Oggi Davide e Matteo avrebbero avuto 24 e 22 anni: in questo periodo avrebbero portato avanti le loro “battaglie” per le prime uscite, il motorino, magari avevano già portato a casa la prima fidanzatina.

Davide avrebbe intrapreso sicuramente la professione medica. Lo diceva a tutti che  si sarebbe iscritto alla facoltà di Medicina per seguire le mie orme e ne ero molto fiero. Matteo all’epoca era indeciso, ancora troppo bambino, ma sicuramente anche lui avrebbe fatto qualcosa di straordinario”.

In questo mondo d’amore, c’era l’affettuosa mamma Daniela Visione, che Massimo Cinque ricorda con commozione e affetto. “Non era solo una donna meravigliosa, ma una mamma molto presente. I nostri ragazzi erano il frutto di un grandissimo amore, nato quasi sui banchi di scuola e coronato nel matrimonio nel 1996”.

“A lei devo tutto: mi ha spronato sia durante gli studi che dopo, senza mai farmi mancare affetto, stima, consigli e una valanga di buoni sentimenti. Dopo la laurea in legge aveva scelto di diventare segretario comunale e per anni ha girato tutto l’hinterland aquilano. Scrupolosa sul lavoro, sempre attenta, solo poco prima della tragedia era diventata direttore dell’ispettorato del lavoro”.

“Non so come facesse a trovare il tempo per tutto: per noi, per la casa, per la famiglia di entrambi e per coltivare tanti suoi hobby come lo yoga. Era una donna dinamica, dalla vita impegnativa, ma realizzata. Un vero vulcano, aveva una voglia di fare quasi travolgente, prendeva tutto con impegno e dedizione”.
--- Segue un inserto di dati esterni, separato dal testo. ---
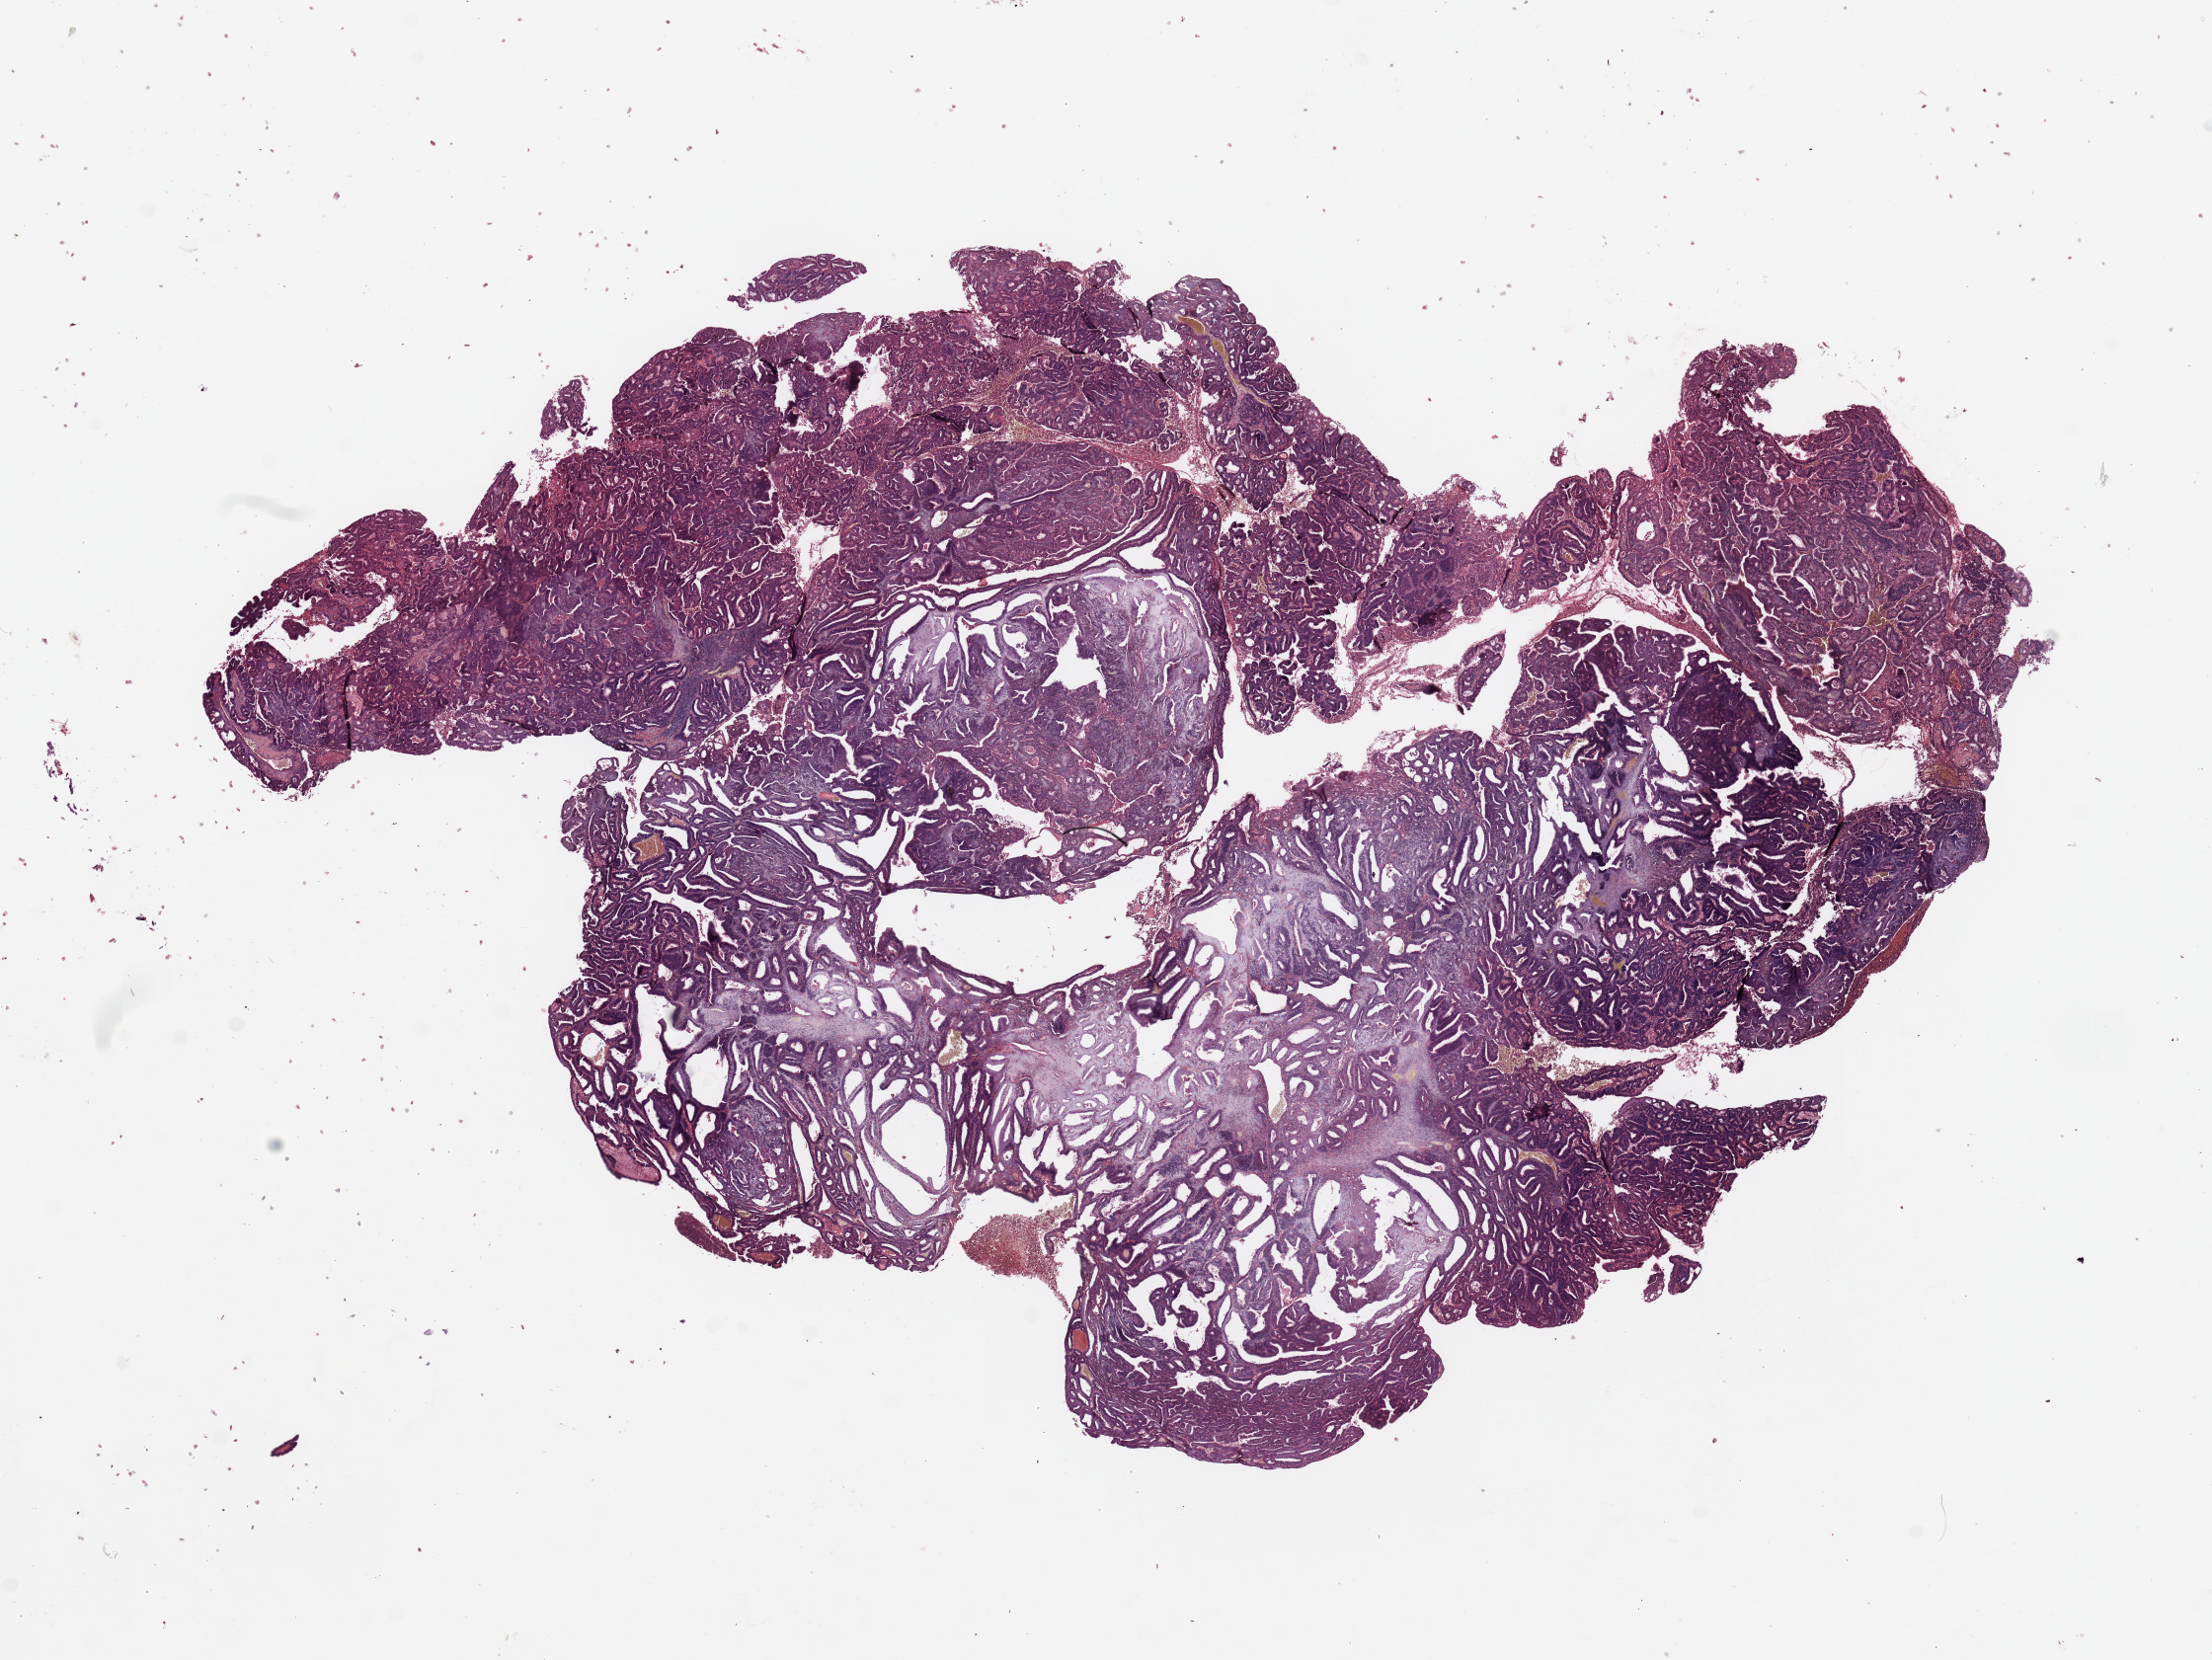
H&E-stained whole-slide image, whole scanned area (about 17.7 x 13.3 mm) shown as a low-resolution overview. Uterus, tissue type not recorded.
- patient diagnosis (cohort enrolment): corpus endometrial carcinoma (uterus)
Tanti ricordi di una vita insieme, tra cui l’ultimo spensierato, la settimana bianca a Canazei a metà marzo 2009.

“Andammo da soli con Matteo, perchè Davide non voleva perdere la scuola. Frequentava le medie alla Dante Alighieri ed era legatissimo a un professore che seguiva con passione e non voleva mancare alle sue lezioni. Dopo la vacanza eravamo tornati alla quotidianità: mi piaceva tanto seguirli nei loro impegni, tenendoli per mano, senza essere troppo presente o pesante“.

Massimo Cinque: 12 anni dopo il ricordo dell’ultima carezza.

“Quella domenica eravamo usciti presto tutti e 3: volevamo riportare dei dolci alla mamma per fare colazione. Siamo andati al bar a Cristo Re e abbiamo fatto colazione. Ero di corsa perchè dovevo andare a Sulmona per lavorare, li ho visti salire le scale dalla macchina. In mano avevano le pastarelle per la mamma: ci siamo salutati così, con un bacio e una carezza, come sempre, in quella che sembrava una domenica delle Palme normalissima”.

“Oggi gioco a tennis con i loro amici dell’epoca, seguo i ragazzi del calcio di San Gregorio loro coetanei. Per me è un grande conforto. Un modo come un altro per sentirli ancora qui”.

Massimo Cinque

“Se penso a Daniela non posso che immaginare una donna meravigliosa di 55 anni, bellissima come era da giovane. Avrebbe seguito i figli e la famiglia con tutto quell’amore che aveva da dare, avremmo fatto una bella festa per i loro 18 anni e magari avremmo potuto viaggiare un po’ di più come due giovani sposini”.

“Come ho fatto ad andare avanti? Me lo hanno chiesto in tantissimi in questi anni. Posso dire di non essere mai rimasto solo. Daniela, Davide e Matteo non se ne sono andati via del tutto. La loro presenza è costante e quotidiana, mi danno la forza per andare avanti”.

“Io sento molto la loro presenza, con dei segnali a volte appena percettibili. La mia famiglia continua a vivere in un’altra dimensione, si sono solo trasferiti al piano superiore e seppur distanti, mi guidano e mi sono vicini“.

Daniela era ed è linfa vitale, questo è il termine più giusto. Grazie alla sua vicinanza mi sento sereno. E i miei figli, sono due angeli che mi guardano da lassù”.